17/12/2025
Au SENUM, j’ai compris une chose essentielle : le numérique n’est pas la solution…
C’est le lien.
Pendant le SENUM, je n’ai pas seulement découvert des innovations digitales.
J’ai surtout observé comment le numérique peut réparer des ruptures :
- rupture entre producteurs et marchés,
- rupture entre données climatiques et décisions agricoles,
- rupture entre politiques publiques et réalités du terrain.
Ce qui m’a réellement marqué, ce sont des solutions pensées à partir des usages, capables de :
✔ rendre l’information accessible aux acteurs ruraux ;
✔ structurer les chaînes de valeur au-delà de la simple production ;
✔ transformer des données (climat, marché, production) en choix concrets et utiles.
J’ai donc compris que le lien avec ACICVO devient évident.
ACICVO n’est pas qu’un concept agricole.
C’est une approche qui cherche à mieux produire, mieux organiser et mieux valoriser, dans un contexte de pression climatique permanente.
Le SENUM m’a confirmé que le numérique peut être un levier stratégique pour ACICVO lorsqu’il permet :
👉 d’anticiper les risques climatiques plutôt que de les subir ;
👉 d’optimiser les flux entre production, transformation et marché ;
👉 de renforcer la prise de décision des acteurs agricoles, à tous les niveaux.

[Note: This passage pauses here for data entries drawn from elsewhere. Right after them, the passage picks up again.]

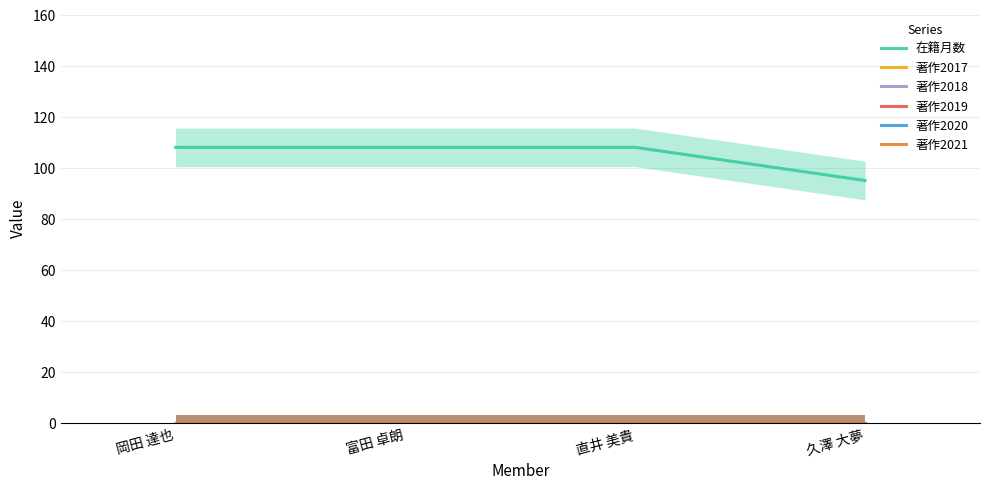

What is the sum of all 在籍月数 values?

419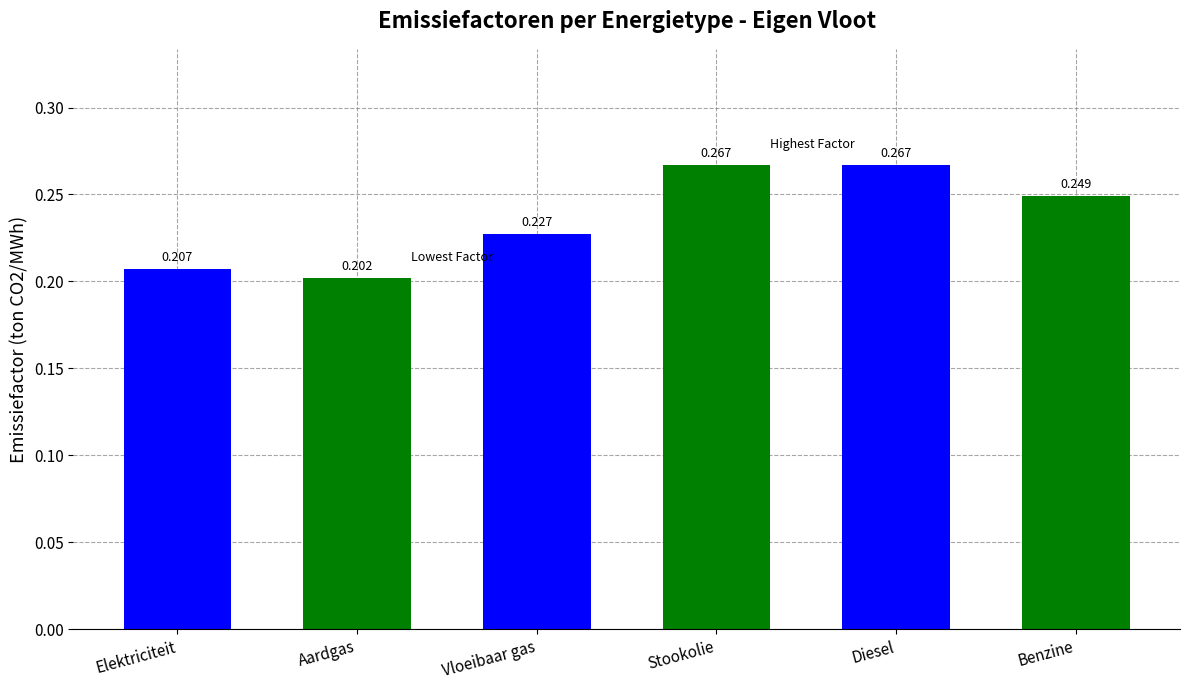

What is the label of the 3rd bar from the left?

Vloeibaar gas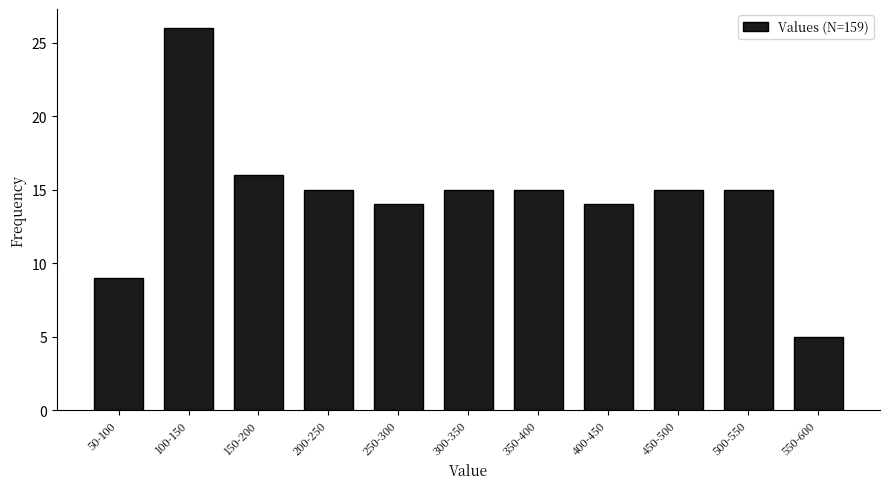

Reading left to right, list all the values displayed in this chart.

50-100=9	100-150=26	150-200=16	200-250=15	250-300=14	300-350=15	350-400=15	400-450=14	450-500=15	500-550=15	550-600=5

Mais une chose est claire :
l’innovation utile ne se décrète pas. Elle se construit avec le terrain.
La vraie question n’est donc pas “quelle technologie utiliser ?”
Mais plutôt : “quel problème réel voulons-nous résoudre ?”
La suite ?
👉 Transformer ces réflexions en solutions opérationnelles, adaptées aux territoires, aux producteurs et aux chaînes de valeur locales.